To-do item: Write every line below out again, exactly as given, but leave out the pictures.

▬▬▬

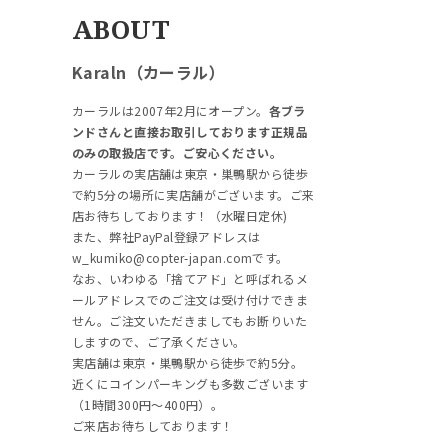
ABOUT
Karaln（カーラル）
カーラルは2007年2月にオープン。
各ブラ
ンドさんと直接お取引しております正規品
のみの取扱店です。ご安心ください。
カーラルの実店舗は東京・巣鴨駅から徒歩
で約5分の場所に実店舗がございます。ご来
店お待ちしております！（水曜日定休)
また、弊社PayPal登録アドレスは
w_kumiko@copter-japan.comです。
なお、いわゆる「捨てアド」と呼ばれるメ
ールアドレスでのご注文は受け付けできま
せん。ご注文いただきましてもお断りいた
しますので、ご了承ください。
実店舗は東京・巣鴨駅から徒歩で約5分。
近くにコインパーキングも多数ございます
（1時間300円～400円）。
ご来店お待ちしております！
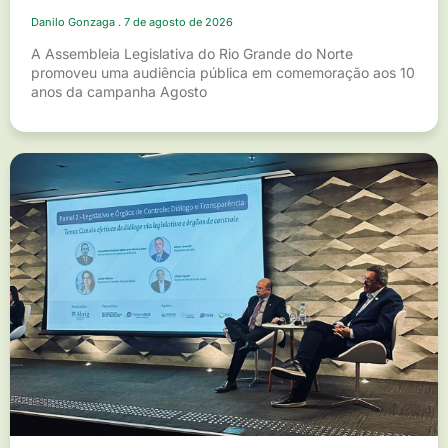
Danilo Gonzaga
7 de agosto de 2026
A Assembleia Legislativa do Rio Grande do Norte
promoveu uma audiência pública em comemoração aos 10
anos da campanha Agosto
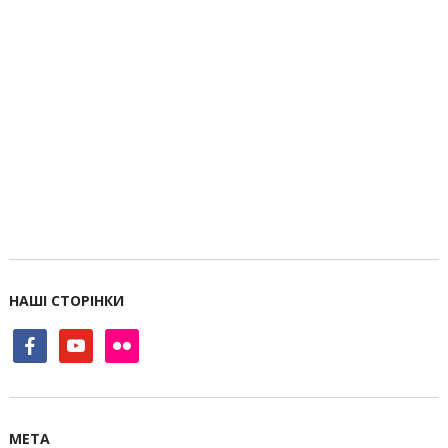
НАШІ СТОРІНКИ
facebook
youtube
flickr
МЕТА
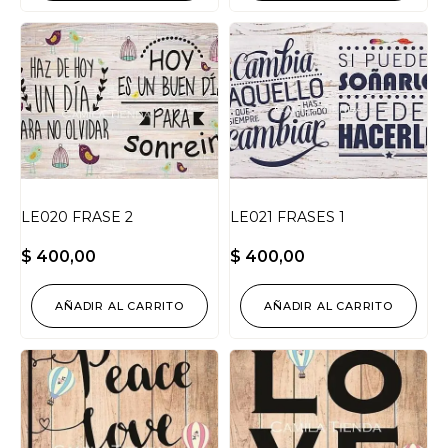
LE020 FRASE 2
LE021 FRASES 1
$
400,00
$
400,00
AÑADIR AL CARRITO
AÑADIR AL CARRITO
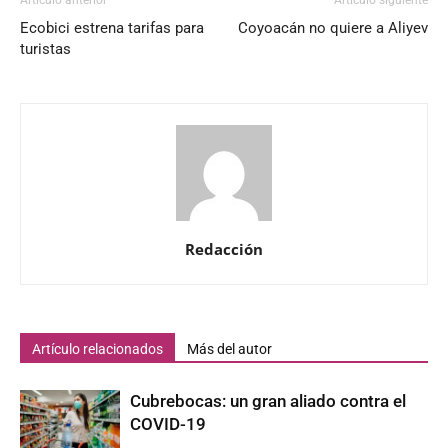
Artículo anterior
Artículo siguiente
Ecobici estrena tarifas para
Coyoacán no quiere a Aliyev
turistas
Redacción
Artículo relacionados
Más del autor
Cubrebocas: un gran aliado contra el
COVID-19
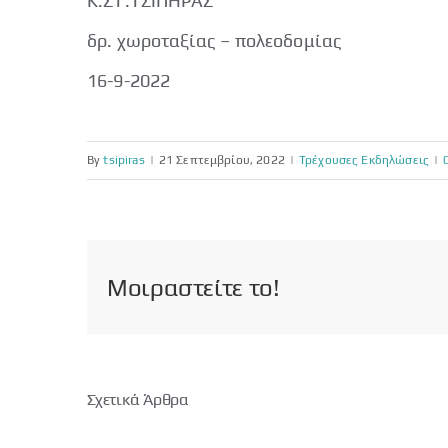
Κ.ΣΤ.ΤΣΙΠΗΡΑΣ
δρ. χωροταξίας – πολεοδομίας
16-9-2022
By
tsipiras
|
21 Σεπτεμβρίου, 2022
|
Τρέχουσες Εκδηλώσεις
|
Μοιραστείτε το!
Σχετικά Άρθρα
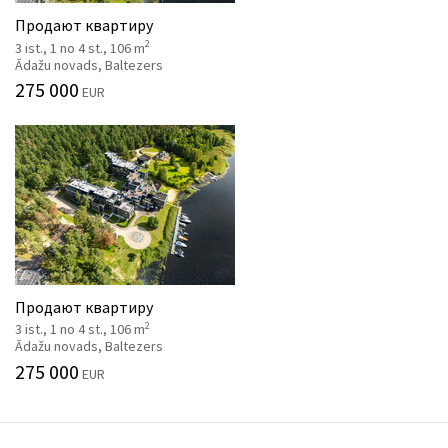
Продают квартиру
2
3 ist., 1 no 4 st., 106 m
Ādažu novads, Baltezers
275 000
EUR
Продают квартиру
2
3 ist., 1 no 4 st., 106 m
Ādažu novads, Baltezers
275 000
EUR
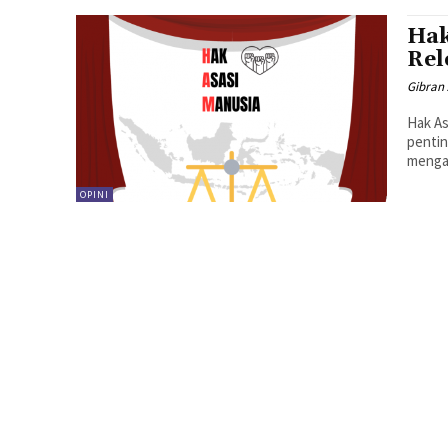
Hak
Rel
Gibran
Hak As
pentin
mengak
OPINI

▬▬▬

Solution to the problem:
ABOUT
Karaln（カーラル）
カーラルは2007年2月にオープン。
各ブラ
ンドさんと直接お取引しております正規品
のみの取扱店です。ご安心ください。
カーラルの実店舗は東京・巣鴨駅から徒歩
で約5分の場所に実店舗がございます。ご来
店お待ちしております！（水曜日定休)
また、弊社PayPal登録アドレスは
w_kumiko@copter-japan.comです。
なお、いわゆる「捨てアド」と呼ばれるメ
ールアドレスでのご注文は受け付けできま
せん。ご注文いただきましてもお断りいた
しますので、ご了承ください。
実店舗は東京・巣鴨駅から徒歩で約5分。
近くにコインパーキングも多数ございます
（1時間300円～400円）。
ご来店お待ちしております！
Danilo Gonzaga
7 de agosto de 2026
A Assembleia Legislativa do Rio Grande do Norte
promoveu uma audiência pública em comemoração aos 10
anos da campanha Agosto
НАШІ СТОРІНКИ
facebook
youtube
flickr
МЕТА
LE020 FRASE 2
LE021 FRASES 1
$
400,00
$
400,00
AÑADIR AL CARRITO
AÑADIR AL CARRITO
Artículo anterior
Artículo siguiente
Ecobici estrena tarifas para
Coyoacán no quiere a Aliyev
turistas
Redacción
Artículo relacionados
Más del autor
Cubrebocas: un gran aliado contra el
COVID-19
Κ.ΣΤ.ΤΣΙΠΗΡΑΣ
δρ. χωροταξίας – πολεοδομίας
16-9-2022
By
tsipiras
|
21 Σεπτεμβρίου, 2022
|
Τρέχουσες Εκδηλώσεις
|
Μοιραστείτε το!
Σχετικά Άρθρα
Продают квартиру
2
3 ist., 1 no 4 st., 106 m
Ādažu novads, Baltezers
275 000
EUR
Продают квартиру
2
3 ist., 1 no 4 st., 106 m
Ādažu novads, Baltezers
275 000
EUR
Hak
Rel
Gibran
Hak As
pentin
mengak
OPINI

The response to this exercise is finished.